In this scenario, the Fed would feel obligated to keep rates at high levels for an extended period.

Powell said last week that while the Federal Reserve wants to see continued "strong growth,"

a strong economy threatens to drive up inflation.

"I think there is a risk that inflation will accelerate," Powell said.

"I think the biggest risk is that it stabilizes at a level significantly above 2%. That's why we're keeping our options open and not rushing."

Other officials insisted this week that the Federal Reserve is trying to balance the risk of cutting rates too soon - which could trigger a new spike in inflation - and keeping them too high for too long, which could trigger a recession.
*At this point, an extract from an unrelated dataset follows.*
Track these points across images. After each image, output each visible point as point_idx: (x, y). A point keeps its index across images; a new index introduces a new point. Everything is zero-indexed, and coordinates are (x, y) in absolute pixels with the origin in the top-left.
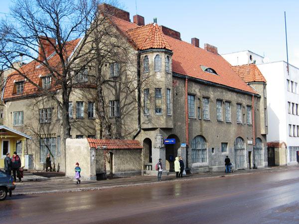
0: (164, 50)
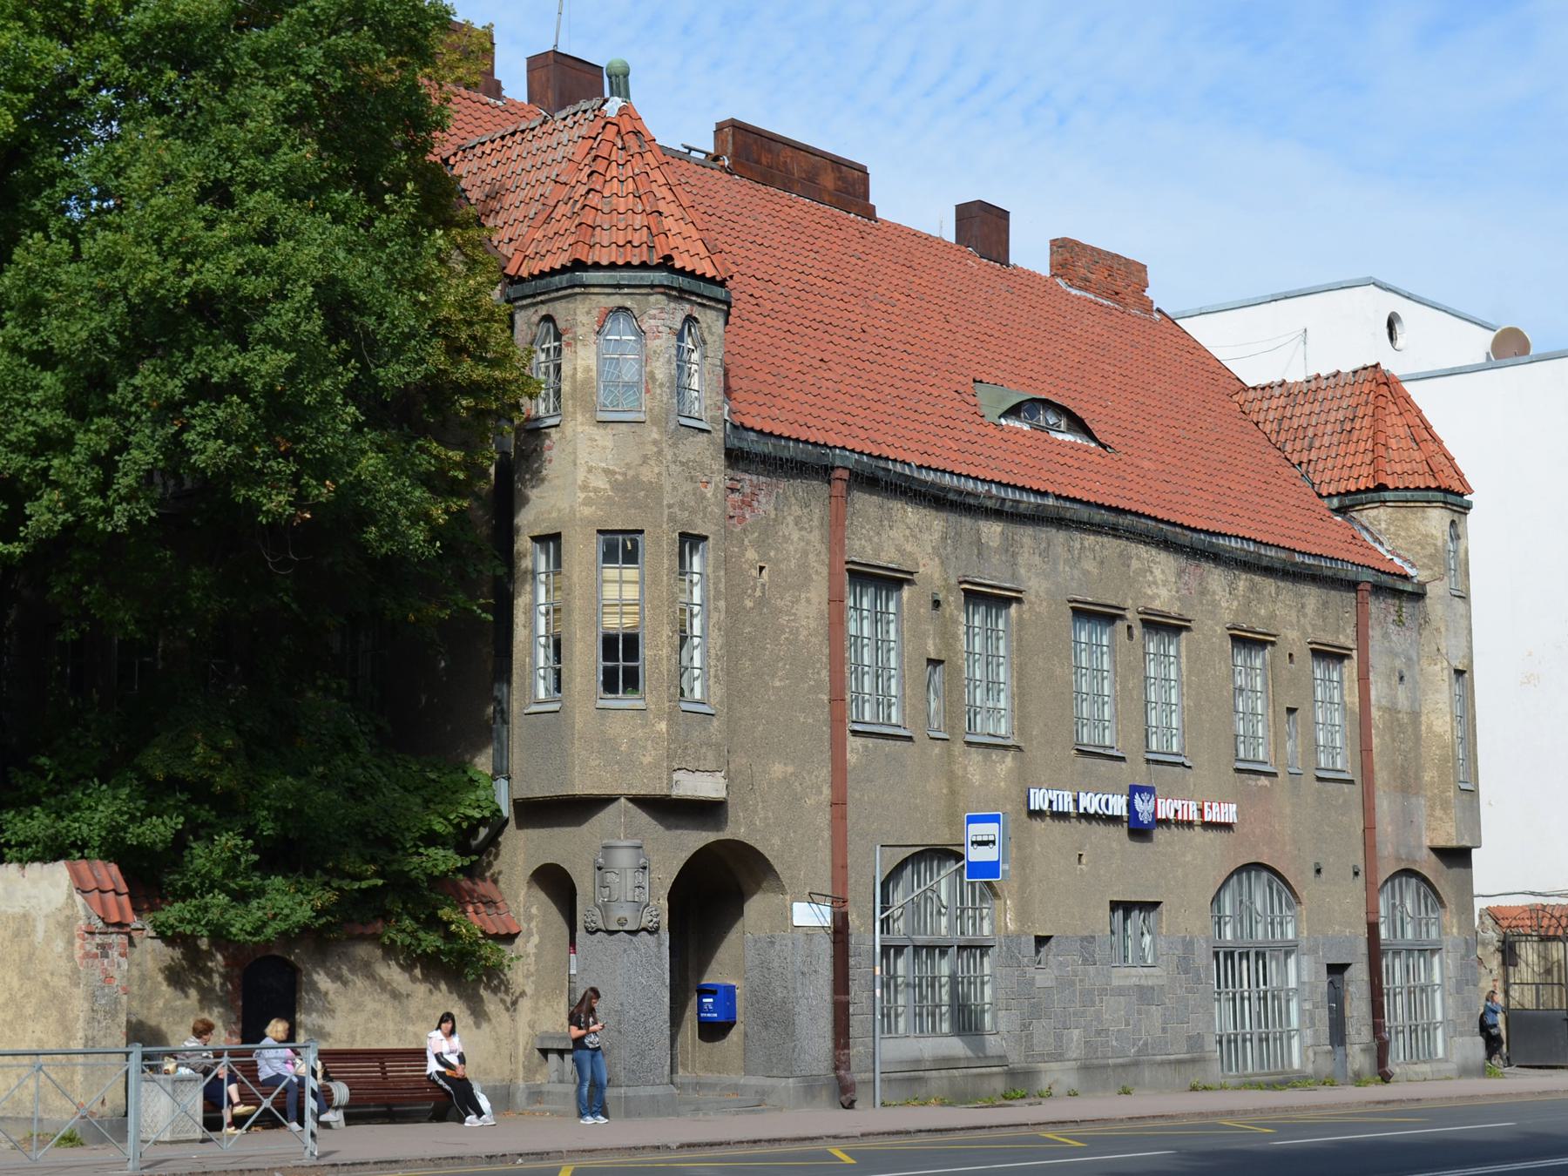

"At some point, the continued cooling of inflation and labor markets may make it appropriate to reduce rates," Andrea Kugler, the newly appointed Fed governor, said Wednesday in her first public speech. "On the other hand, if the progress on disinflation stalls, it may be appropriate to keep the target range stable at its current level for longer."

Some analysts pointed to signs that the economy

is becoming more productive, or efficient,

allowing it to grow faster without necessarily increasing inflation.

However, productivity data is very difficult to measure, and any significant improvements will not be evident for a few years.

Still, "perhaps the economy can withstand higher interest rates than we thought in 2019, before the pandemic," says Eric Swanson, an economist at the University of California, Irvine.

If so,

that could not only delay the Fed's rate cuts

, but lead to fewer of them.

Fed officials continue to say they plan to cut rates perhaps three times this year, down from the five or six that some market analysts predict.